"White Blood Cell Chases Bacteria... It is a neutrophil chasing Staphylococcus aureus". For more details see "how neutrophils work"* at the end of the post.
It's good practice to make clear any assumptions or definitions so here's a brief introduction to how white blood cells function:
The immune system, which responds to an invading pathogen, is an intricate system of defense mechanisms designed to block and destroy any foreign substance entering the body. It is made up of many cells, which help it to perform its function... White blood cells fight infections, and protect our body from foreign particles, which includes harmful germs, and bacteria.
The immune system is an example of a complex information filtering and processing system. It's intricate design, superb pattern matching, and cheap disposable resilience has evolved to enable our survival. The features I'm most interested in are the advanced filtering technique and dispersed nature of our white blood cells.
Filtering and Motive Abilities Combined
Work done by Ronen Alon and Ziv Shulman has shown tiny leg like structures that sprout from the white blood cell as it moves through tissue.
Rather than sticking front and back, folding and extending to push itself forward, the cell creates numerous tiny 'legs' no more than a micron in length - adhesion points, rich in adhesion molecules (named LFA-1) that bind to partner adhesion molecules present on the surface of the blood vessels. Tens of these legs attach and detach in sequence within seconds - allowing them to move rapidly while keeping a good grip on the vessels' sides.
Next, the scientists turned to the Institute's Electron Microscopy Unit. Images produced by scanning and transmission electron microscopes, taken by Drs.
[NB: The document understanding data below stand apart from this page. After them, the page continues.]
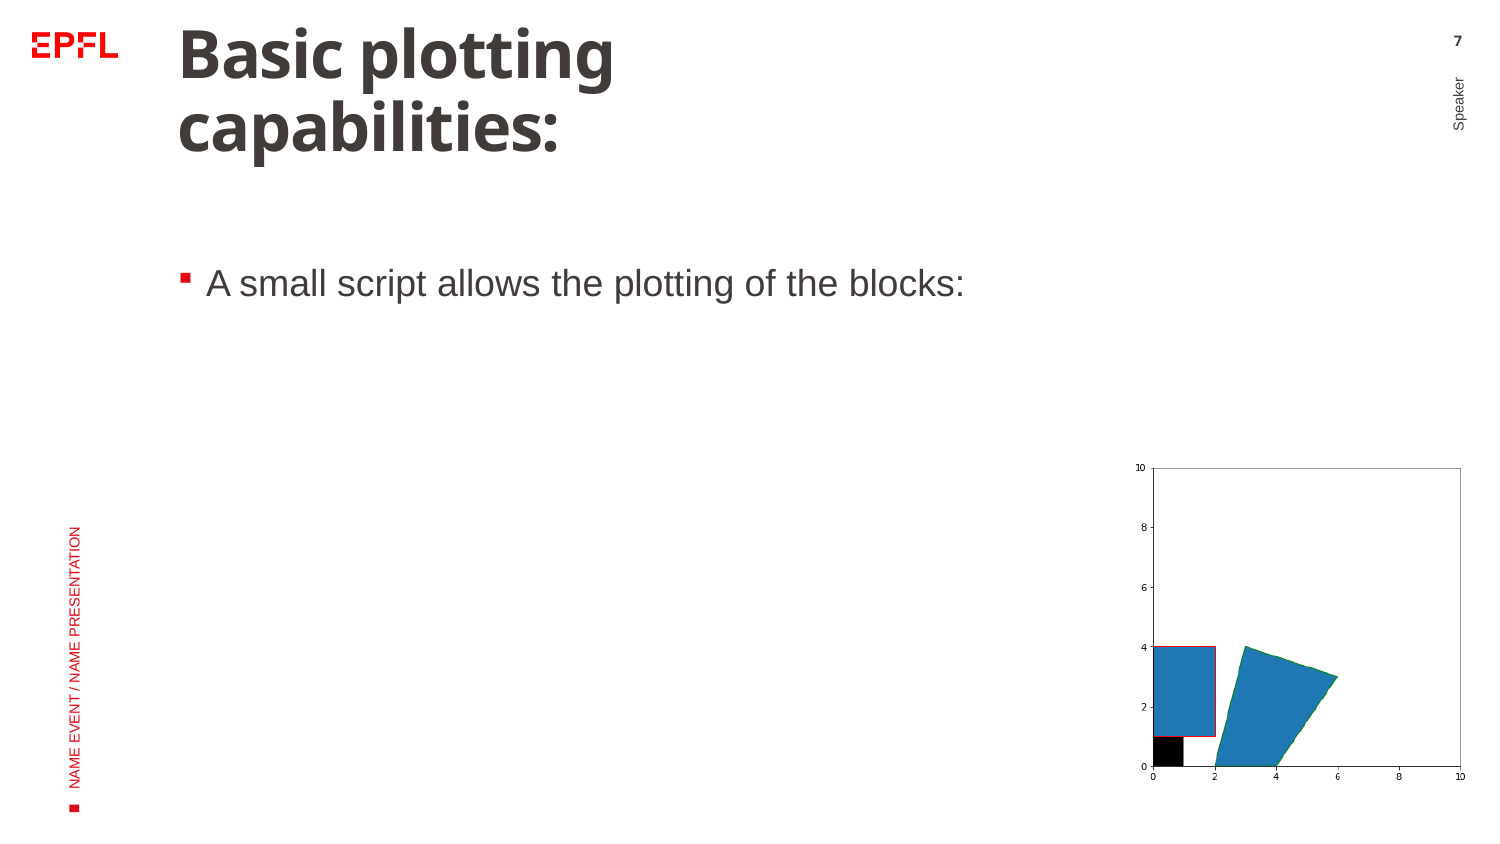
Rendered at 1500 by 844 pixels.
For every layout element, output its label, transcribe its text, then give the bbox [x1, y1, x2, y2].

list A small script allows the plotting of the blocks: [148, 256, 1416, 813]
slide_number 7 [1415, 32, 1500, 59]
footer Speaker [1415, 59, 1500, 641]
title Basic plotting capabilities: [148, 21, 750, 198]
slide_number NAME EVENT / NAME PRESENTATION [0, 256, 149, 805]
picture [21, 21, 129, 69]
picture [1127, 457, 1472, 788]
Eugenia Klein and Vera Shinder, showed that upon attaching to the blood vessel wall, the white blood cell legs 'dig' themselves into the endothelium, pressing down on its surface. The fact that these legs - which had been thought to appear only when the cells leave the blood vessels - are used in crawling the vessel lining suggests that they may serve as probes to sense exit signals.
The researchers found that the shear force created by the blood flow was necessary for the legs to embed themselves. Without the thrust of the rushing blood, the white blood cells couldn't sense the exit signals or get to the site of the injury. These results explain Alon's previous findings that the blood's shear force is essential for the white blood cells to exit the blood vessel wall. The present study suggests that shear forces cause their adhesion molecules to enter highly active states. The scientists believe that the tiny legs are trifunctional: Used for gripping, moving and sensing distress signals from the damaged tissue.
The closest macro analogy I can compare to white blood cell sensing is smell. Sharks have long used their fantastic smell to track miniscule concentrations of blood in water to find their prey. In a similar way, chemotaxins meet the surface of the white blood cells for coarse direction, and pseudopod extensions for zeroing in, guiding the white blood cell towards invaders (bacteria, etc). White blood cells are own little army of sharks.
Why should a dataminer/founder like myself care? The following question gets to the heart of my interest:
How can modern information tools better mimick our master filters?
Surface matching requires "information structures" as well as an internal database of patterns. A flow of information is also needed to cause the surface filters to interact with the information. Both coarse (hashing) and high fidelity solutions can work in tandem to help filter out noise.
Perhaps an even closer analogy, is security software. The same immune system principles can be leveraged to identify and eradicate invaders. There we seek intruder patterns which are being actively designed.
how neutrophils work:
Neutrophils are the most common granulocyte. They have segmented nuclei, typically with 2 to 5 lobes connected together by thin strands of chromatin which can be difficult to see; the cell may thus appear to have multiple nuclei. The nuclear chromatin is condensed into coarse clumps. Small numbers of immature neutrophils or band form neutrophils may be seen in a blood smear. These are incompletely segmented and often have a 'C-shaped' nucleus.
The cytoplasm of neutrophils contains three types of granule.
Primary granules are non-specific and contain lysosomal enzymes, defensins, and some lysozyme. The granules are similar to lysosomes. They stain aviolet colour when prepared with Wright's stain which is commonly used in studying the blood. The enzymes produce hydrogen peroxide which is a powerful anti-bacterial agent.
Secondary granules are specific to neutrophils and stain light pink ('neutral stain'). They contain collagenase, to help the cell move through connective tissue, and lactoferrin, which is toxic to bacteria and fungi.
Tertiary granules have only recently been recognised. It is thought that they produce proteins which help the neutrophils to stick to other cells and hence aid the process of phagocytosis.
Once in the area of infection neutrophils respond to chemicals (called chemotaxins which are released by bacteria and dead tissue cells) and move towards the area of highest concentration. Here they begin the process of phagocytosis in which they engulf the offending cells and destroy them with their powerful enzymes. Because this process consumes so much energy the neutrophils glycogen reserves are soon depleted and they die soon after phagocytosis. When the cells die their contents are released and the remnants of their enzymes cause liquefaction of closely adjacent tissue. This results in an accumulation of dead neutrophils, tissue fluid and abnormal materials known as pus.